Pictures paired with source code

————

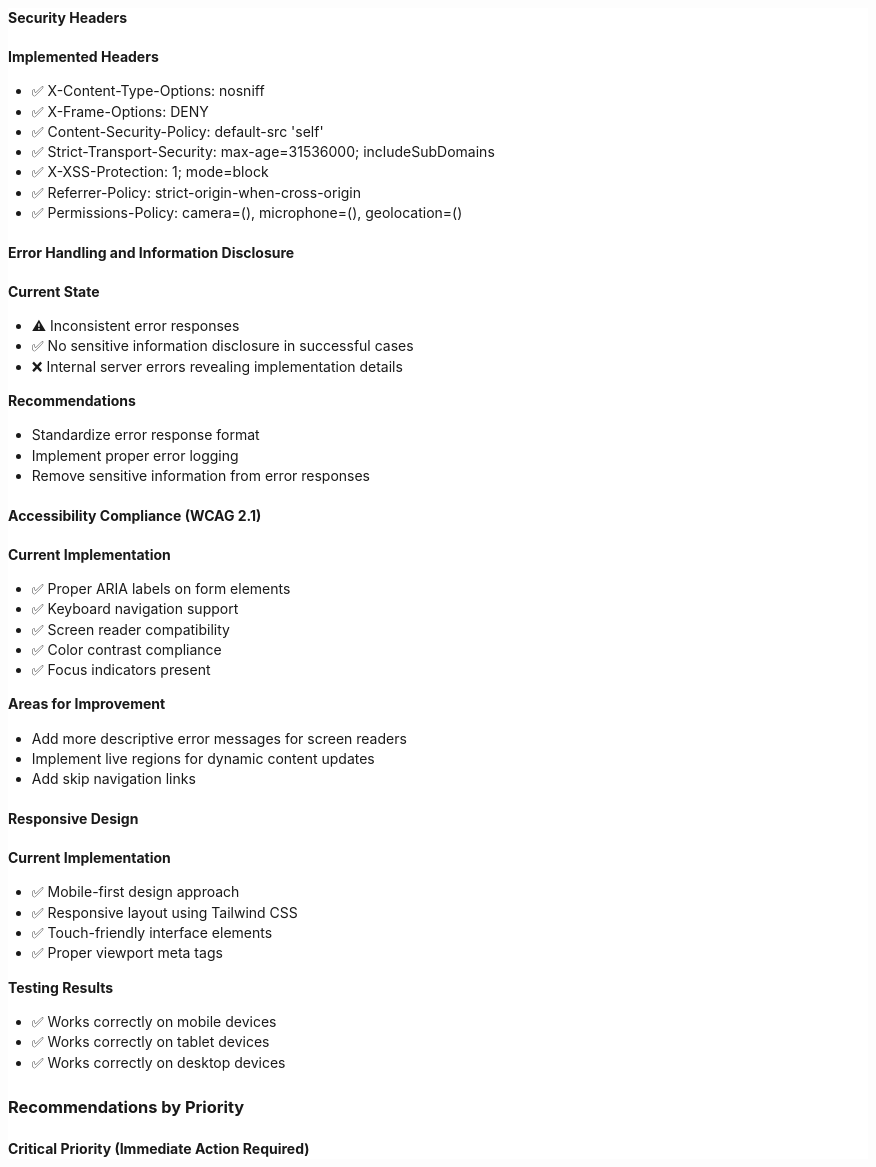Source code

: #### Security Headers

**Implemented Headers**
- ✅ X-Content-Type-Options: nosniff
- ✅ X-Frame-Options: DENY
- ✅ Content-Security-Policy: default-src 'self'
- ✅ Strict-Transport-Security: max-age=31536000; includeSubDomains
- ✅ X-XSS-Protection: 1; mode=block
- ✅ Referrer-Policy: strict-origin-when-cross-origin
- ✅ Permissions-Policy: camera=(), microphone=(), geolocation=()

#### Error Handling and Information Disclosure

**Current State**
- ⚠️ Inconsistent error responses
- ✅ No sensitive information disclosure in successful cases
- ❌ Internal server errors revealing implementation details

**Recommendations**
- Standardize error response format
- Implement proper error logging
- Remove sensitive information from error responses

#### Accessibility Compliance (WCAG 2.1)

**Current Implementation**
- ✅ Proper ARIA labels on form elements
- ✅ Keyboard navigation support
- ✅ Screen reader compatibility
- ✅ Color contrast compliance
- ✅ Focus indicators present

**Areas for Improvement**
- Add more descriptive error messages for screen readers
- Implement live regions for dynamic content updates
- Add skip navigation links

#### Responsive Design

**Current Implementation**
- ✅ Mobile-first design approach
- ✅ Responsive layout using Tailwind CSS
- ✅ Touch-friendly interface elements
- ✅ Proper viewport meta tags

**Testing Results**
- ✅ Works correctly on mobile devices
- ✅ Works correctly on tablet devices
- ✅ Works correctly on desktop devices

### Recommendations by Priority

#### Critical Priority (Immediate Action Required)
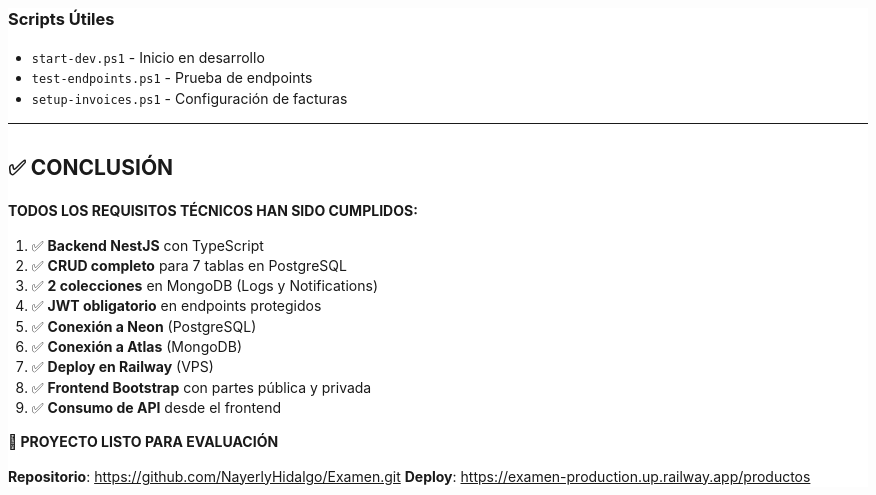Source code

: ### Scripts Útiles
- `start-dev.ps1` - Inicio en desarrollo
- `test-endpoints.ps1` - Prueba de endpoints
- `setup-invoices.ps1` - Configuración de facturas

---

## ✅ CONCLUSIÓN

**TODOS LOS REQUISITOS TÉCNICOS HAN SIDO CUMPLIDOS:**

1. ✅ **Backend NestJS** con TypeScript
2. ✅ **CRUD completo** para 7 tablas en PostgreSQL
3. ✅ **2 colecciones** en MongoDB (Logs y Notifications)
4. ✅ **JWT obligatorio** en endpoints protegidos
5. ✅ **Conexión a Neon** (PostgreSQL)
6. ✅ **Conexión a Atlas** (MongoDB)
7. ✅ **Deploy en Railway** (VPS)
8. ✅ **Frontend Bootstrap** con partes pública y privada
9. ✅ **Consumo de API** desde el frontend

**🎯 PROYECTO LISTO PARA EVALUACIÓN**

**Repositorio**: https://github.com/NayerlyHidalgo/Examen.git
**Deploy**: https://examen-production.up.railway.app/productos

————

■ **WORK TASK**
Please transcribe all of the source text in the listing above, character for character, and leave the pictures out.

■ **ANSWER SECTION**
Source code

: #### Security Headers

**Implemented Headers**
- ✅ X-Content-Type-Options: nosniff
- ✅ X-Frame-Options: DENY
- ✅ Content-Security-Policy: default-src 'self'
- ✅ Strict-Transport-Security: max-age=31536000; includeSubDomains
- ✅ X-XSS-Protection: 1; mode=block
- ✅ Referrer-Policy: strict-origin-when-cross-origin
- ✅ Permissions-Policy: camera=(), microphone=(), geolocation=()

#### Error Handling and Information Disclosure

**Current State**
- ⚠️ Inconsistent error responses
- ✅ No sensitive information disclosure in successful cases
- ❌ Internal server errors revealing implementation details

**Recommendations**
- Standardize error response format
- Implement proper error logging
- Remove sensitive information from error responses

#### Accessibility Compliance (WCAG 2.1)

**Current Implementation**
- ✅ Proper ARIA labels on form elements
- ✅ Keyboard navigation support
- ✅ Screen reader compatibility
- ✅ Color contrast compliance
- ✅ Focus indicators present

**Areas for Improvement**
- Add more descriptive error messages for screen readers
- Implement live regions for dynamic content updates
- Add skip navigation links

#### Responsive Design

**Current Implementation**
- ✅ Mobile-first design approach
- ✅ Responsive layout using Tailwind CSS
- ✅ Touch-friendly interface elements
- ✅ Proper viewport meta tags

**Testing Results**
- ✅ Works correctly on mobile devices
- ✅ Works correctly on tablet devices
- ✅ Works correctly on desktop devices

### Recommendations by Priority

#### Critical Priority (Immediate Action Required)
Source code

: ### Scripts Útiles
- `start-dev.ps1` - Inicio en desarrollo
- `test-endpoints.ps1` - Prueba de endpoints
- `setup-invoices.ps1` - Configuración de facturas

---

## ✅ CONCLUSIÓN

**TODOS LOS REQUISITOS TÉCNICOS HAN SIDO CUMPLIDOS:**

1. ✅ **Backend NestJS** con TypeScript
2. ✅ **CRUD completo** para 7 tablas en PostgreSQL
3. ✅ **2 colecciones** en MongoDB (Logs y Notifications)
4. ✅ **JWT obligatorio** en endpoints protegidos
5. ✅ **Conexión a Neon** (PostgreSQL)
6. ✅ **Conexión a Atlas** (MongoDB)
7. ✅ **Deploy en Railway** (VPS)
8. ✅ **Frontend Bootstrap** con partes pública y privada
9. ✅ **Consumo de API** desde el frontend

**🎯 PROYECTO LISTO PARA EVALUACIÓN**

**Repositorio**: https://github.com/NayerlyHidalgo/Examen.git
**Deploy**: https://examen-production.up.railway.app/productos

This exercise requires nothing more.